Another theme is the worship of a detailed plan. The majority opinion continually refers to the detailed plan the city of New London had assembled for the redevelopment of the neighborhood in question, as if the plan was the key, not the individual rights of the landowners involved. It is an eerily similar mindset to the deference courts have shown to the detailed plans of environmentalist groups or government agencies to preserve some relatively inconsequential species or habitat and trample the rights of human citizens. It seems that, as former attorneys, the justices are overly impressed with the volume and complexity of a plan, such that it only requires enough secondary bases be covered to justify a taking of private property. That the plan is all beside the point if individual private property rights are to be respected, gets buried under the pile of paper.

Still another theme is supposed to be one of the justifications for the ruling but instead looks like an excuse the Court uses for not adhering to the Constitution. The Court protests that it should not second-guess the legislature's decisions as whether or not to allow such a taking, yet it is exactly that function the Court should be performing. The Court was devised by the Founders as the defender of the Constitution, and the Constitution was designed to protect the rights of citizens from government at all levels. For the Supreme Court to hold that it's not its job to determine the validity of laws and actions by government legislative bodies is a copout, an abdication of its responsibility.
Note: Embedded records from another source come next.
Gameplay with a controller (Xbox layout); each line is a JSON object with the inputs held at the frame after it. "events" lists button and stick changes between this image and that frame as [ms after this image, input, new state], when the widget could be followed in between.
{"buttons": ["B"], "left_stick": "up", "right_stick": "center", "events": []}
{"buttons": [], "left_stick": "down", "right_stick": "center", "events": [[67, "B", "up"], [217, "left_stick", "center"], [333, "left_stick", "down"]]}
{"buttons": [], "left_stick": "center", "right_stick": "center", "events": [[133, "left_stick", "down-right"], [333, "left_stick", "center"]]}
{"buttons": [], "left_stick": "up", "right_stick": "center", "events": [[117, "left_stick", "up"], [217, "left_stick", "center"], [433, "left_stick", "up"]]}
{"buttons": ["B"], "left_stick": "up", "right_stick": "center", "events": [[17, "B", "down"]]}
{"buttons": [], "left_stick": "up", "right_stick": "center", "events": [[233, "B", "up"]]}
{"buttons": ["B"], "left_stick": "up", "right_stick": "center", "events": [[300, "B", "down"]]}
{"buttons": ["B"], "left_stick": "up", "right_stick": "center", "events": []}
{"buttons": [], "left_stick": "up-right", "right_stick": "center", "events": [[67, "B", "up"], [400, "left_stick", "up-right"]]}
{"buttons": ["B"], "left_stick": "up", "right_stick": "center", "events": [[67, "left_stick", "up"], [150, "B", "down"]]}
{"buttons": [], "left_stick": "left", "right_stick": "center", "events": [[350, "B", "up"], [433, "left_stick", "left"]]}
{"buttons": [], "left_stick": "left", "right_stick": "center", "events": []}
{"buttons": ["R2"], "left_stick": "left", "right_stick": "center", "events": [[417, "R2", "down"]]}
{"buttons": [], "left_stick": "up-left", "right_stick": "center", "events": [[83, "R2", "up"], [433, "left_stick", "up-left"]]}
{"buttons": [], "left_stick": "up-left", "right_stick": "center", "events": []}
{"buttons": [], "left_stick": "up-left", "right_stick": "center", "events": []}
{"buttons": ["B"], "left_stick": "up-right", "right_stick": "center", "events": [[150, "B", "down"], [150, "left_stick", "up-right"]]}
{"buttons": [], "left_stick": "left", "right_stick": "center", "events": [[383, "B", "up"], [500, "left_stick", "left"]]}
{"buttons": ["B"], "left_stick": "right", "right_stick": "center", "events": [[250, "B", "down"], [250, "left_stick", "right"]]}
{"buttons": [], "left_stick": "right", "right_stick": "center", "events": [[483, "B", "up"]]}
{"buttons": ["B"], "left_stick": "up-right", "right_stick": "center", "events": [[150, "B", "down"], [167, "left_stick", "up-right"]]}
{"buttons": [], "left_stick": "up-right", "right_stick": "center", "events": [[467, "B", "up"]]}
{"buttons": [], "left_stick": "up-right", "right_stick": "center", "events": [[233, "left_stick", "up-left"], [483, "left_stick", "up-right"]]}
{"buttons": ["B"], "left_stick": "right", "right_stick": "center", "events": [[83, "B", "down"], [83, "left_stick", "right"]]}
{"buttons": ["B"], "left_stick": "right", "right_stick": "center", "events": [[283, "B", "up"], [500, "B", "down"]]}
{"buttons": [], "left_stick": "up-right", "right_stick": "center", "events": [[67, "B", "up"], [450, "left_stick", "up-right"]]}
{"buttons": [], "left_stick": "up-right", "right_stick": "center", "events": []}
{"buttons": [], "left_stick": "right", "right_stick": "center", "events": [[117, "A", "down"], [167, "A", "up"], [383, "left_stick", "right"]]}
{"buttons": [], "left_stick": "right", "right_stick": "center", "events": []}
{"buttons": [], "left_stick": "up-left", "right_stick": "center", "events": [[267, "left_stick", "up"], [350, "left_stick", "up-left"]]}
And deciding that they can allow city governments to tell citizens that other people can make better use of the land on which their house sits than they are doing and they'll have to get out, is unconscionable and unconstitutional.

Whether citizens will have to undertake a state- by-state campaign to regain their lost property rights or whether a re-aligned Supreme Court will take the opportunity to revisit the issue in the future is an open question. Justice Clarence Thomas, for one, in his scathing dissent to the majority opinion, certainly hopes the Supreme Court gets another chance to redress the wrong done to individual property rights in the Kelo case. My guess is that concerned groups better press forward on both fronts. There is no time to waste and much to lose if we do not.